May 1, 2020


Online sales channels have risen to prominence and helped China’s seafood industry survive the coronavirus during this harsh season. Now, with the country gradually recovering from this epidemic and growth of virtual sales slowing down, some say more and more consumers are returning to brick-and-mortar retailers.

There is enjoyment in walking to farmers markets on a sunny day to hand pick fresh seafood, said Shu, a consumer in favor of such prediction. She has also complained that the fresh food she bought online was not that fresh and sometimes the delivery took quite long time. According to another consumer, Wei, fresh food in her neighboring market is fresher and cheaper.

However, their view is seemingly not shared among the majority. In a survey involving nearly 1,000 interviewees, more than 95% said they were happy with what they had got online in spite of such problems as higher prices and slow delivery at times. And many said they will continue to place orders online.

Within this first quarter, online seafood sales has ballooned by 60% from the same period last year. And during this Chinese New Year, online buyers of fresh food has increased by about 57%. Despite problems looming ahead, there is expected to be no obvious reduction in online seafood shoppers who are getting “lazier.” And this shift to virtual markets is expected to be long-lasting rather than temporary.

Owing to great confidence in these virtual sales, many are drafting online marketing plans, and some have already reaped some profits. For example, on April 14, the Consul General of the Argentine Consulate in Shanghai has tried to attract more Chinese foodies’ attention to the country’s red shrimps in his livestream.

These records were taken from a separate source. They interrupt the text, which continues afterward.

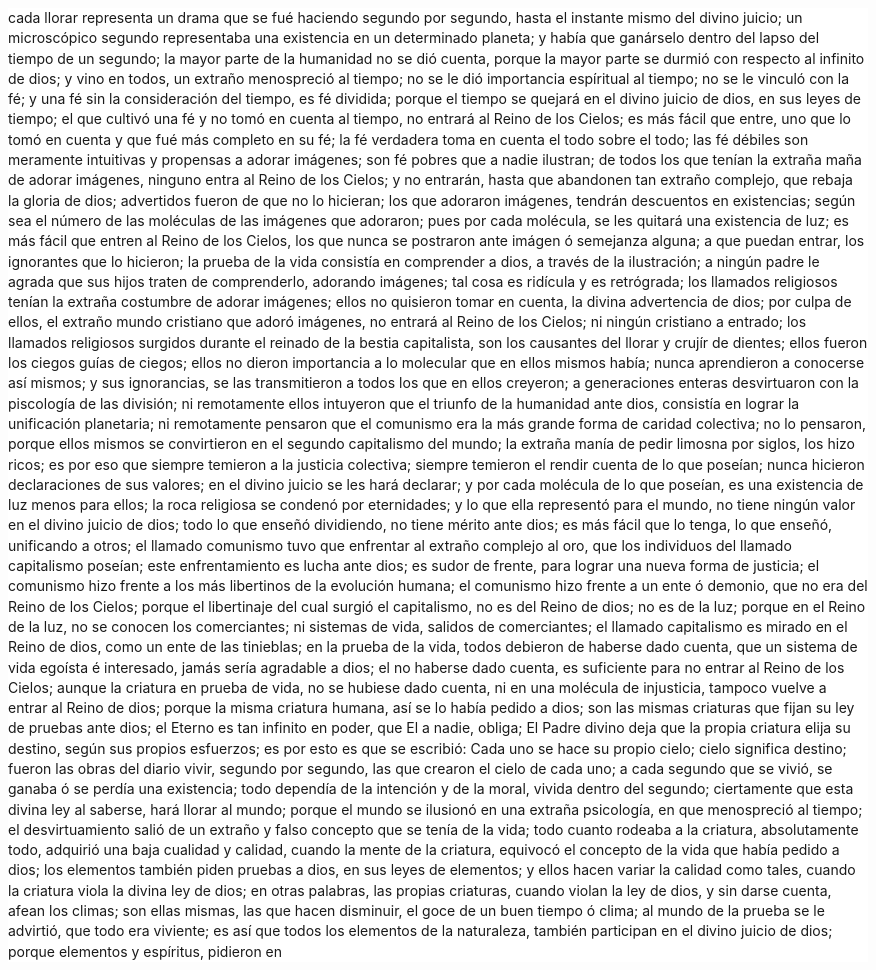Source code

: cada llorar representa un drama que se fué haciendo segundo por segundo, hasta el instante mismo del divino juicio; un microscópico segundo representaba una existencia en un determinado planeta; y había que ganárselo dentro del lapso del tiempo de un segundo; la mayor parte de la humanidad no se dió cuenta, porque la mayor parte se durmió con respecto al infinito de dios; y vino en todos, un extraño menospreció al tiempo; no se le dió importancia espíritual al tiempo; no se le vinculó con la fé; y una fé sin la consideración del tiempo, es fé dividida; porque el tiempo se quejará en el divino juicio de dios, en sus leyes de tiempo; el que cultivó una fé y no tomó en cuenta al tiempo, no entrará al Reino de los Cielos; es más fácil que entre, uno que lo tomó en cuenta y que fué más completo en su fé; la fé verdadera toma en cuenta el todo sobre el todo; las fé débiles son meramente intuitivas y propensas a adorar imágenes; son fé pobres que a nadie ilustran; de todos los que tenían la extraña maña de adorar imágenes, ninguno entra al Reino de los Cielos; y no entrarán, hasta que abandonen tan extraño complejo, que rebaja la gloria de dios; advertidos fueron de que no lo hicieran; los que adoraron imágenes, tendrán descuentos en existencias; según sea el número de las moléculas de las imágenes que adoraron; pues por cada molécula, se les quitará una existencia de luz; es más fácil que entren al Reino de los Cielos, los que nunca se postraron ante imágen ó semejanza alguna; a que puedan entrar, los ignorantes que lo hicieron; la prueba de la vida consistía en comprender a dios, a través de la ilustración; a ningún padre le agrada que sus hijos traten de comprenderlo, adorando imágenes; tal cosa es ridícula y es retrógrada; los llamados religiosos tenían la extraña costumbre de adorar imágenes; ellos no quisieron tomar en cuenta, la divina advertencia de dios; por culpa de ellos, el extraño mundo cristiano que adoró imágenes, no entrará al Reino de los Cielos; ni ningún cristiano a entrado; los llamados religiosos surgidos durante el reinado de la bestia capitalista, son los causantes del llorar y crujír de dientes; ellos fueron los ciegos guías de ciegos; ellos no dieron importancia a lo molecular que en ellos mismos había; nunca aprendieron a conocerse así mismos; y sus ignorancias, se las transmitieron a todos los que en ellos creyeron; a generaciones enteras desvirtuaron con la piscología de las división; ni remotamente ellos intuyeron que el triunfo de la humanidad ante dios, consistía en lograr la unificación planetaria; ni remotamente pensaron que el comunismo era la más grande forma de caridad colectiva; no lo pensaron, porque ellos mismos se convirtieron en el segundo capitalismo del mundo; la extraña manía de pedir limosna por siglos, los hizo ricos; es por eso que siempre temieron a la justicia colectiva; siempre temieron el rendir cuenta de lo que poseían; nunca hicieron declaraciones de sus valores; en el divino juicio se les hará declarar; y por cada molécula de lo que poseían, es una existencia de luz menos para ellos; la roca religiosa se condenó por eternidades; y lo que ella representó para el mundo, no tiene ningún valor en el divino juicio de dios; todo lo que enseñó dividiendo, no tiene mérito ante dios; es más fácil que lo tenga, lo que enseñó, unificando a otros; el llamado comunismo tuvo que enfrentar al extraño complejo al oro, que los individuos del llamado capitalismo poseían; este enfrentamiento es lucha ante dios; es sudor de frente, para lograr una nueva forma de justicia; el comunismo hizo frente a los más libertinos de la evolución humana; el comunismo hizo frente a un ente ó demonio, que no era del Reino de los Cielos; porque el libertinaje del cual surgió el capitalismo, no es del Reino de dios; no es de la luz; porque en el Reino de la luz, no se conocen los comerciantes; ni sistemas de vida, salidos de comerciantes; el llamado capitalismo es mirado en el Reino de dios, como un ente de las tinieblas; en la prueba de la vida, todos debieron de haberse dado cuenta, que un sistema de vida egoísta é interesado, jamás sería agradable a dios; el no haberse dado cuenta, es suficiente para no entrar al Reino de los Cielos; aunque la criatura en prueba de vida, no se hubiese dado cuenta, ni en una molécula de injusticia, tampoco vuelve a entrar al Reino de dios; porque la misma criatura humana, así se lo había pedido a dios; son las mismas criaturas que fijan su ley de pruebas ante dios; el Eterno es tan infinito en poder, que El a nadie, obliga; El Padre divino deja que la propia criatura elija su destino, según sus propios esfuerzos; es por esto es que se escribió: Cada uno se hace su propio cielo; cielo significa destino; fueron las obras del diario vivir, segundo por segundo, las que crearon el cielo de cada uno; a cada segundo que se vivió, se ganaba ó se perdía una existencia; todo dependía de la intención y de la moral, vivida dentro del segundo; ciertamente que esta divina ley al saberse, hará llorar al mundo; porque el mundo se ilusionó en una extraña psicología, en que menospreció al tiempo; el desvirtuamiento salió de un extraño y falso concepto que se tenía de la vida; todo cuanto rodeaba a la criatura, absolutamente todo, adquirió una baja cualidad y calidad, cuando la mente de la criatura, equivocó el concepto de la vida que había pedido a dios; los elementos también piden pruebas a dios, en sus leyes de elementos; y ellos hacen variar la calidad como tales, cuando la criatura viola la divina ley de dios; en otras palabras, las propias criaturas, cuando violan la ley de dios, y sin darse cuenta, afean los climas; son ellas mismas, las que hacen disminuir, el goce de un buen tiempo ó clima; al mundo de la prueba se le advirtió, que todo era viviente; es así que todos los elementos de la naturaleza, también participan en el divino juicio de dios; porque elementos y espíritus, pidieron en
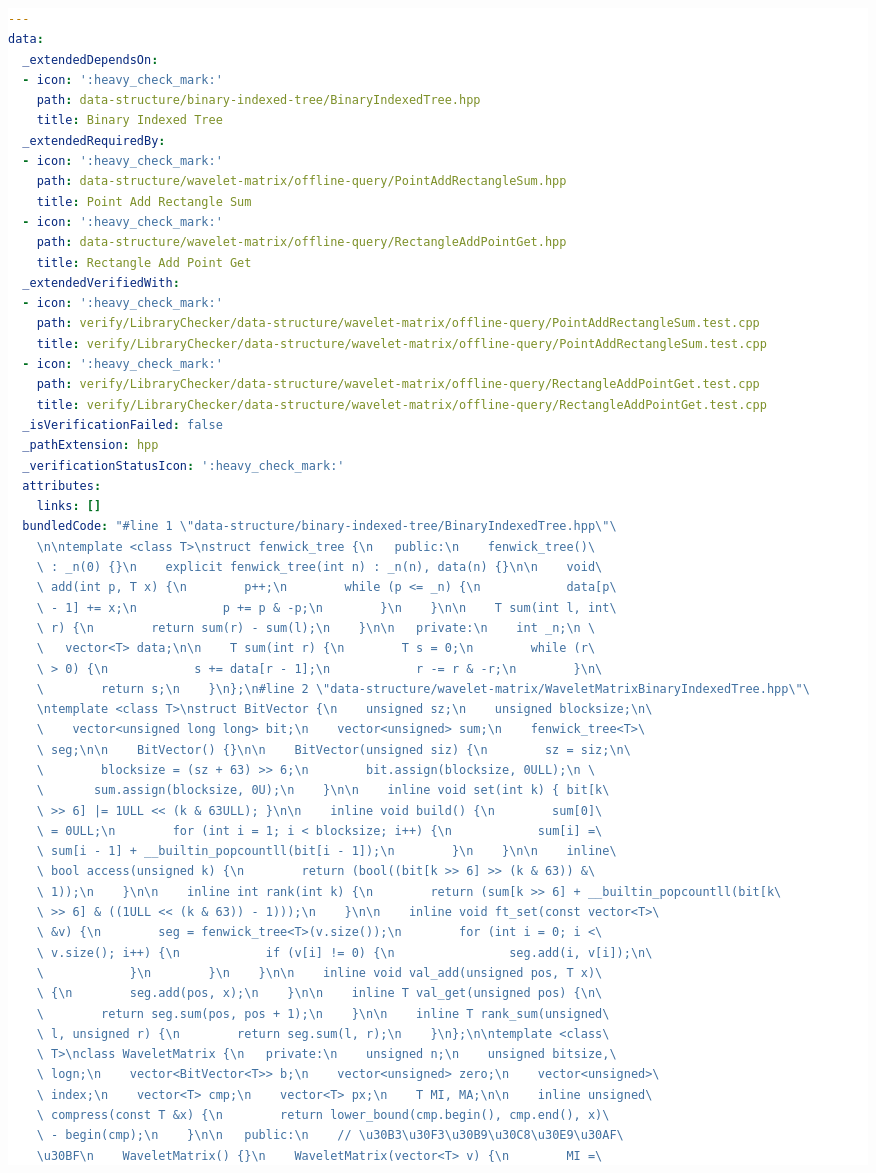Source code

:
 ```yaml
---
data:
  _extendedDependsOn:
  - icon: ':heavy_check_mark:'
    path: data-structure/binary-indexed-tree/BinaryIndexedTree.hpp
    title: Binary Indexed Tree
  _extendedRequiredBy:
  - icon: ':heavy_check_mark:'
    path: data-structure/wavelet-matrix/offline-query/PointAddRectangleSum.hpp
    title: Point Add Rectangle Sum
  - icon: ':heavy_check_mark:'
    path: data-structure/wavelet-matrix/offline-query/RectangleAddPointGet.hpp
    title: Rectangle Add Point Get
  _extendedVerifiedWith:
  - icon: ':heavy_check_mark:'
    path: verify/LibraryChecker/data-structure/wavelet-matrix/offline-query/PointAddRectangleSum.test.cpp
    title: verify/LibraryChecker/data-structure/wavelet-matrix/offline-query/PointAddRectangleSum.test.cpp
  - icon: ':heavy_check_mark:'
    path: verify/LibraryChecker/data-structure/wavelet-matrix/offline-query/RectangleAddPointGet.test.cpp
    title: verify/LibraryChecker/data-structure/wavelet-matrix/offline-query/RectangleAddPointGet.test.cpp
  _isVerificationFailed: false
  _pathExtension: hpp
  _verificationStatusIcon: ':heavy_check_mark:'
  attributes:
    links: []
  bundledCode: "#line 1 \"data-structure/binary-indexed-tree/BinaryIndexedTree.hpp\"\
    \n\ntemplate <class T>\nstruct fenwick_tree {\n   public:\n    fenwick_tree()\
    \ : _n(0) {}\n    explicit fenwick_tree(int n) : _n(n), data(n) {}\n\n    void\
    \ add(int p, T x) {\n        p++;\n        while (p <= _n) {\n            data[p\
    \ - 1] += x;\n            p += p & -p;\n        }\n    }\n\n    T sum(int l, int\
    \ r) {\n        return sum(r) - sum(l);\n    }\n\n   private:\n    int _n;\n \
    \   vector<T> data;\n\n    T sum(int r) {\n        T s = 0;\n        while (r\
    \ > 0) {\n            s += data[r - 1];\n            r -= r & -r;\n        }\n\
    \        return s;\n    }\n};\n#line 2 \"data-structure/wavelet-matrix/WaveletMatrixBinaryIndexedTree.hpp\"\
    \ntemplate <class T>\nstruct BitVector {\n    unsigned sz;\n    unsigned blocksize;\n\
    \    vector<unsigned long long> bit;\n    vector<unsigned> sum;\n    fenwick_tree<T>\
    \ seg;\n\n    BitVector() {}\n\n    BitVector(unsigned siz) {\n        sz = siz;\n\
    \        blocksize = (sz + 63) >> 6;\n        bit.assign(blocksize, 0ULL);\n \
    \       sum.assign(blocksize, 0U);\n    }\n\n    inline void set(int k) { bit[k\
    \ >> 6] |= 1ULL << (k & 63ULL); }\n\n    inline void build() {\n        sum[0]\
    \ = 0ULL;\n        for (int i = 1; i < blocksize; i++) {\n            sum[i] =\
    \ sum[i - 1] + __builtin_popcountll(bit[i - 1]);\n        }\n    }\n\n    inline\
    \ bool access(unsigned k) {\n        return (bool((bit[k >> 6] >> (k & 63)) &\
    \ 1));\n    }\n\n    inline int rank(int k) {\n        return (sum[k >> 6] + __builtin_popcountll(bit[k\
    \ >> 6] & ((1ULL << (k & 63)) - 1)));\n    }\n\n    inline void ft_set(const vector<T>\
    \ &v) {\n        seg = fenwick_tree<T>(v.size());\n        for (int i = 0; i <\
    \ v.size(); i++) {\n            if (v[i] != 0) {\n                seg.add(i, v[i]);\n\
    \            }\n        }\n    }\n\n    inline void val_add(unsigned pos, T x)\
    \ {\n        seg.add(pos, x);\n    }\n\n    inline T val_get(unsigned pos) {\n\
    \        return seg.sum(pos, pos + 1);\n    }\n\n    inline T rank_sum(unsigned\
    \ l, unsigned r) {\n        return seg.sum(l, r);\n    }\n};\n\ntemplate <class\
    \ T>\nclass WaveletMatrix {\n   private:\n    unsigned n;\n    unsigned bitsize,\
    \ logn;\n    vector<BitVector<T>> b;\n    vector<unsigned> zero;\n    vector<unsigned>\
    \ index;\n    vector<T> cmp;\n    vector<T> px;\n    T MI, MA;\n\n    inline unsigned\
    \ compress(const T &x) {\n        return lower_bound(cmp.begin(), cmp.end(), x)\
    \ - begin(cmp);\n    }\n\n   public:\n    // \u30B3\u30F3\u30B9\u30C8\u30E9\u30AF\
    \u30BF\n    WaveletMatrix() {}\n    WaveletMatrix(vector<T> v) {\n        MI =\
```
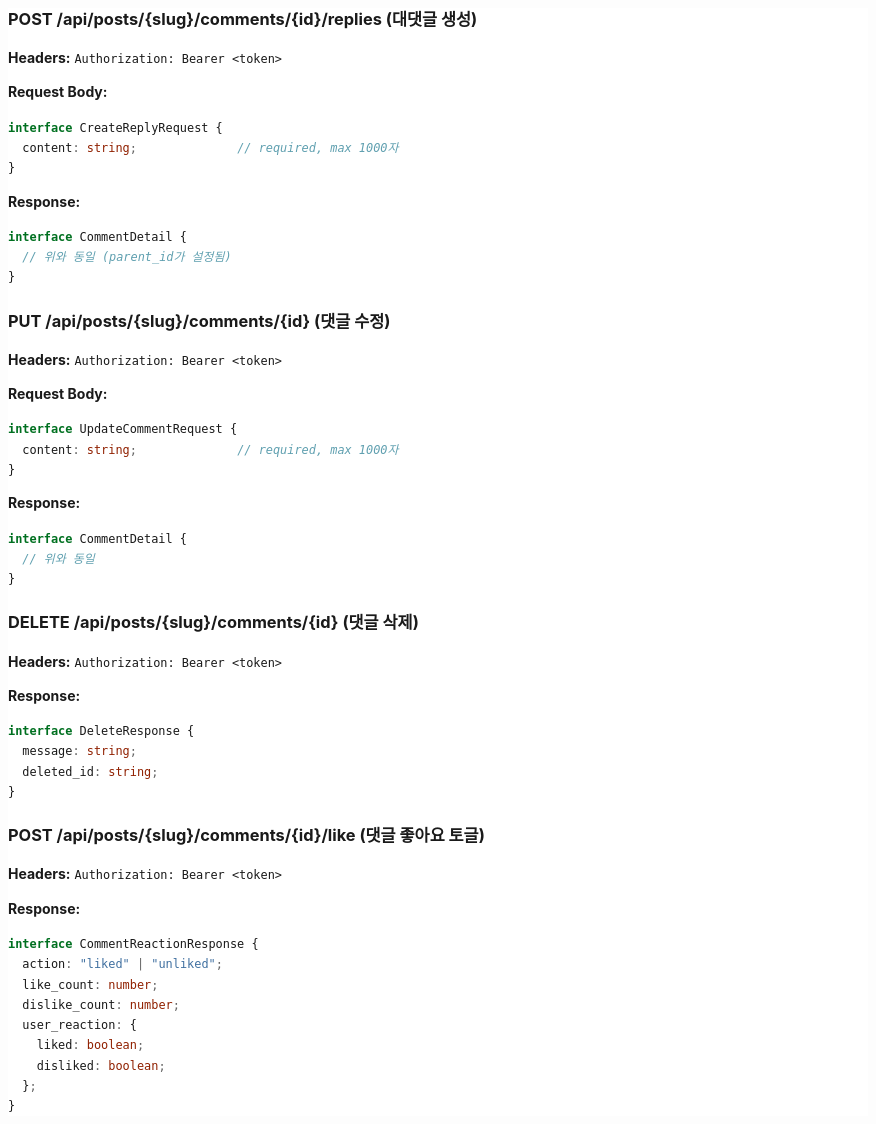### POST /api/posts/{slug}/comments/{id}/replies (대댓글 생성)

**Headers:** `Authorization: Bearer <token>`

**Request Body:**
```typescript
interface CreateReplyRequest {
  content: string;              // required, max 1000자
}
```

**Response:**
```typescript
interface CommentDetail {
  // 위와 동일 (parent_id가 설정됨)
}
```

### PUT /api/posts/{slug}/comments/{id} (댓글 수정)

**Headers:** `Authorization: Bearer <token>`

**Request Body:**
```typescript
interface UpdateCommentRequest {
  content: string;              // required, max 1000자
}
```

**Response:**
```typescript
interface CommentDetail {
  // 위와 동일
}
```

### DELETE /api/posts/{slug}/comments/{id} (댓글 삭제)

**Headers:** `Authorization: Bearer <token>`

**Response:**
```typescript
interface DeleteResponse {
  message: string;
  deleted_id: string;
}
```

### POST /api/posts/{slug}/comments/{id}/like (댓글 좋아요 토글)

**Headers:** `Authorization: Bearer <token>`

**Response:**
```typescript
interface CommentReactionResponse {
  action: "liked" | "unliked";
  like_count: number;
  dislike_count: number;
  user_reaction: {
    liked: boolean;
    disliked: boolean;
  };
}
```
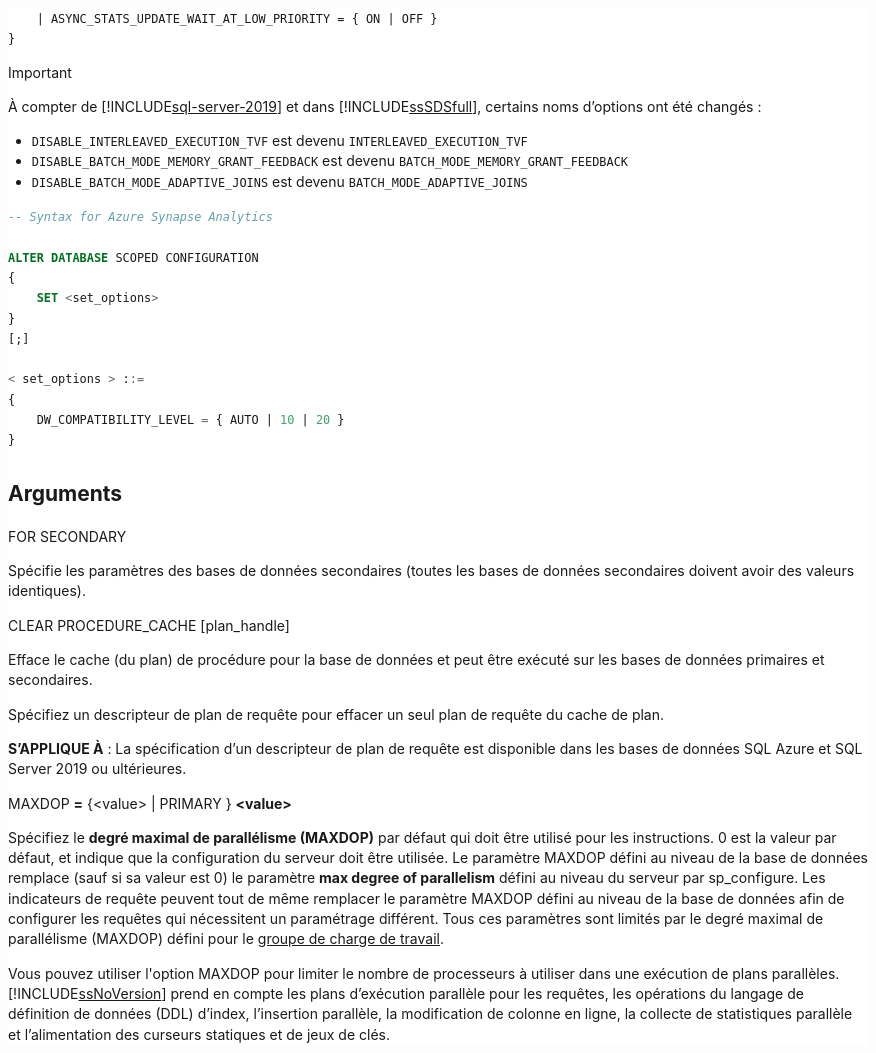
 ```syntaxsql
    | ASYNC_STATS_UPDATE_WAIT_AT_LOW_PRIORITY = { ON | OFF }
}
```

> [!IMPORTANT]
> À compter de [!INCLUDE[sql-server-2019](../../includes/sssqlv15-md.md)] et dans [!INCLUDE[ssSDSfull](../../includes/sssdsfull-md.md)], certains noms d’options ont été changés :      
> -  `DISABLE_INTERLEAVED_EXECUTION_TVF` est devenu `INTERLEAVED_EXECUTION_TVF`
> -  `DISABLE_BATCH_MODE_MEMORY_GRANT_FEEDBACK` est devenu `BATCH_MODE_MEMORY_GRANT_FEEDBACK`
> -  `DISABLE_BATCH_MODE_ADAPTIVE_JOINS` est devenu `BATCH_MODE_ADAPTIVE_JOINS`

```SQL
-- Syntax for Azure Synapse Analytics

ALTER DATABASE SCOPED CONFIGURATION
{
    SET <set_options>
}
[;]

< set_options > ::=
{
    DW_COMPATIBILITY_LEVEL = { AUTO | 10 | 20 } 
}
```

## <a name="arguments"></a>Arguments

FOR SECONDARY

Spécifie les paramètres des bases de données secondaires (toutes les bases de données secondaires doivent avoir des valeurs identiques).

CLEAR PROCEDURE_CACHE [plan_handle]

Efface le cache (du plan) de procédure pour la base de données et peut être exécuté sur les bases de données primaires et secondaires.

Spécifiez un descripteur de plan de requête pour effacer un seul plan de requête du cache de plan.

**S’APPLIQUE À** : La spécification d’un descripteur de plan de requête est disponible dans les bases de données SQL Azure et SQL Server 2019 ou ultérieures.

MAXDOP **=** {\<value> | PRIMARY } **\<value>**

Spécifiez le **degré maximal de parallélisme (MAXDOP)** par défaut qui doit être utilisé pour les instructions. 0 est la valeur par défaut, et indique que la configuration du serveur doit être utilisée. Le paramètre MAXDOP défini au niveau de la base de données remplace (sauf si sa valeur est 0) le paramètre **max degree of parallelism** défini au niveau du serveur par sp_configure. Les indicateurs de requête peuvent tout de même remplacer le paramètre MAXDOP défini au niveau de la base de données afin de configurer les requêtes qui nécessitent un paramétrage différent. Tous ces paramètres sont limités par le degré maximal de parallélisme (MAXDOP) défini pour le [groupe de charge de travail](create-workload-group-transact-sql.md).

Vous pouvez utiliser l'option MAXDOP pour limiter le nombre de processeurs à utiliser dans une exécution de plans parallèles. [!INCLUDE[ssNoVersion](../../includes/ssnoversion-md.md)] prend en compte les plans d’exécution parallèle pour les requêtes, les opérations du langage de définition de données (DDL) d’index, l’insertion parallèle, la modification de colonne en ligne, la collecte de statistiques parallèle et l’alimentation des curseurs statiques et de jeux de clés.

In the following day, Argentina’s Michelin chef has hosted some online cooking lessons.

Hema, another case in point, has cooperated with one online celebrity in China and sold out of 6 million crayfish within 5 seconds in its livestream on April 21. Back on April 1, its parent company, Alibaba, has already purchased 1-billion-yuan crayfish from Hubei and then promoted them through new channels. And in another magical 5 seconds on April 30, the online celebrity has helped create a crayfish revenue of 9.27 million yuan for Guolian.

In addition to new retailers, traditional ones have also attached more importance to the virtual platform. One main seafood market in Beijing, Jingsheng, has designated an area specifically for occupied deliverymen to pick up seafood and then send them to buyers who placed orders online earlier. Xu, one deliveryman, said that he received at least dozens of orders every day. More tend to buy through online platforms like WeChat, said Ma, one seller there.

The online seafood market is booming, and increasing quantities of sellers are trying to raise virtual market shares as soon as possible. But before rapidly marching into this new era with great confidence, industry participants may want to be more careful and getting prepared for some potential problems of this “gold mine”.

This market is often welcoming new entrants and also saying goodbye to existent ones. According to one struggling seller, there are  problems such as easy entry, similar products and fierce competition. Though end consumers purchase seafood frequently, gross profits are low, while transportation and marketing fees are not low at all. And there is a problem of high wastage rates in delivery.

Undoubtedly fresh food e-commerce industry is to expand rapidly in the near future, and some predicts that the annual growth rate is about 35% within the coming three years. With more flooding into this virtual market and also some wiped out, it is to get more mature. Differentiation and branding may be of rising importance in this new battlefield.